Re: [PATCH] mm, oom_adj: avoid meaningless loop to find processes sharing mm

From: Tetsuo Handa
Date: Tue Oct 09 2018 - 09:51:07 EST


On 2018/10/09 22:26, Michal Hocko wrote:
> On Tue 09-10-18 22:14:24, Tetsuo Handa wrote:
>> On 2018/10/09 21:58, Michal Hocko wrote:
>>> On Tue 09-10-18 21:52:12, Tetsuo Handa wrote:
>>>> On 2018/10/09 20:10, Michal Hocko wrote:
>>>>> On Tue 09-10-18 19:00:44, Tetsuo Handa wrote:
>>>>>>> 2) add OOM_SCORE_ADJ_MIN and do not kill tasks sharing mm and do not
>>>>>>> reap the mm in the rare case of the race.
>>>>>>
>>>>>> That is no problem. The mistake we made in 4.6 was that we updated oom_score_adj
>>>>>> to -1000 (and allowed unprivileged users to OOM-lockup the system).
>>>>>
>>>>> I do not follow.
>>>>>
>>>>
>>>> http://tomoyo.osdn.jp/cgi-bin/lxr/source/mm/oom_kill.c?v=linux-4.6.7#L493
>>>
>>> Ahh, so you are not referring to the current upstream code. Do you see
>>> any specific problem with the current one (well, except for the possible
>>> race which I have tried to evaluate).
>>>
>>
>> Yes. "task_will_free_mem(current) in out_of_memory() returns false due to MMF_OOM_SKIP
>> being already set" is a problem for clone(CLONE_VM without CLONE_THREAD/CLONE_SIGHAND)
>> with the current code.
>
> a) I fail to see how that is related to your previous post and b) could
> you be more specific. Is there any other scenario from the two described
> in my earlier email?
>

I do not follow. Just reverting commit 44a70adec910d692 and commit 97fd49c2355ffded
is sufficient for closing the copy_process() versus __set_oom_adj() race.

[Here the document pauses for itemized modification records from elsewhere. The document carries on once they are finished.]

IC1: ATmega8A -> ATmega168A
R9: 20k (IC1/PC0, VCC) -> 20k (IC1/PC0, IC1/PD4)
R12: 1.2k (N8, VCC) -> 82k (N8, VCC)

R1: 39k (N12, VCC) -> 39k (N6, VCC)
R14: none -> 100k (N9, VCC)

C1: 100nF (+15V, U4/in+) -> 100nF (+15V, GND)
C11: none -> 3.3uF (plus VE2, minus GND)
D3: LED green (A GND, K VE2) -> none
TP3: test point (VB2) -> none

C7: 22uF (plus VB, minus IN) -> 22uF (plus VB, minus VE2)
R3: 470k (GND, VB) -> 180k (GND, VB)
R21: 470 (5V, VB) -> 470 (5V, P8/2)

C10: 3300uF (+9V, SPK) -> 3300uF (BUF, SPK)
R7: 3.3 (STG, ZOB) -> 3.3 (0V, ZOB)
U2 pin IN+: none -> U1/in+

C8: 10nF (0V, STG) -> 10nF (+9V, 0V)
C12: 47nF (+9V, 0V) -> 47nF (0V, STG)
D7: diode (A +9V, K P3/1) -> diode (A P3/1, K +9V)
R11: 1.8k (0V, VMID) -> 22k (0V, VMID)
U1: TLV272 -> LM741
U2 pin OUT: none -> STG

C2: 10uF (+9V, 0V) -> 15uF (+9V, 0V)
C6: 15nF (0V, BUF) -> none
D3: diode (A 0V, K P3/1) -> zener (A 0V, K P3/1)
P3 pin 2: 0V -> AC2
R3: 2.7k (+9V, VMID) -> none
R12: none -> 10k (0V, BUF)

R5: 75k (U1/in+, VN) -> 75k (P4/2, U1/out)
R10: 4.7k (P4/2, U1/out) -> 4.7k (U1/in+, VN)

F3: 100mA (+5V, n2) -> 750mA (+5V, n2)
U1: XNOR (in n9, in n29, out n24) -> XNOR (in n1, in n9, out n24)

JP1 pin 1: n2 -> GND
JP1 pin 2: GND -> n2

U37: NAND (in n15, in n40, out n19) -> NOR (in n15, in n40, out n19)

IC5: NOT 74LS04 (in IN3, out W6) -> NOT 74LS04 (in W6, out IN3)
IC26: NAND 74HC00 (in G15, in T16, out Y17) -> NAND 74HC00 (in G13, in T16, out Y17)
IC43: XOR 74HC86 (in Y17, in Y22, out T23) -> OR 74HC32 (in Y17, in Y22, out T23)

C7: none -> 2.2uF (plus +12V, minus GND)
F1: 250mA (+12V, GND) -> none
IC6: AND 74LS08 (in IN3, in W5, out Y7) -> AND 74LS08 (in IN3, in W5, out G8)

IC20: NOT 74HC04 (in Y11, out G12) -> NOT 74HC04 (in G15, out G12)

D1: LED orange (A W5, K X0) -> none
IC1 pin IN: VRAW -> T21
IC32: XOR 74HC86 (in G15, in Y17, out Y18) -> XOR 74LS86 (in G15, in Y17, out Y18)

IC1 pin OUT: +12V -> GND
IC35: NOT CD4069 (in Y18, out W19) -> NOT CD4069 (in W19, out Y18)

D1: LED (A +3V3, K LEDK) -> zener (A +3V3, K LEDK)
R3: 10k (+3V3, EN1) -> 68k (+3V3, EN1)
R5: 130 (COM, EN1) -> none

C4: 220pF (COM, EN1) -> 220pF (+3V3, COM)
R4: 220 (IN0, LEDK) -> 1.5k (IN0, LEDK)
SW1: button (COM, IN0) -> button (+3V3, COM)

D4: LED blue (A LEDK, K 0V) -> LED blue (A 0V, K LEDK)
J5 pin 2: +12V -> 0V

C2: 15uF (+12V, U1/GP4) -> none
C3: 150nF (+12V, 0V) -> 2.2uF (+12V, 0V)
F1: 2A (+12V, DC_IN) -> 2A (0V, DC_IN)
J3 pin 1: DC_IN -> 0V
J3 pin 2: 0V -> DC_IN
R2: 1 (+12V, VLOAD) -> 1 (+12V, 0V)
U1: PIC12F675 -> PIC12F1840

We went too far towards complete "struct mm_struct" based OOM handling. But stepping
back to "struct signal_struct" based OOM handling solves Yong-Taek's for_each_process()
latency problem and your copy_process() versus __set_oom_adj() race problem and my
task_will_free_mem(current) race problem.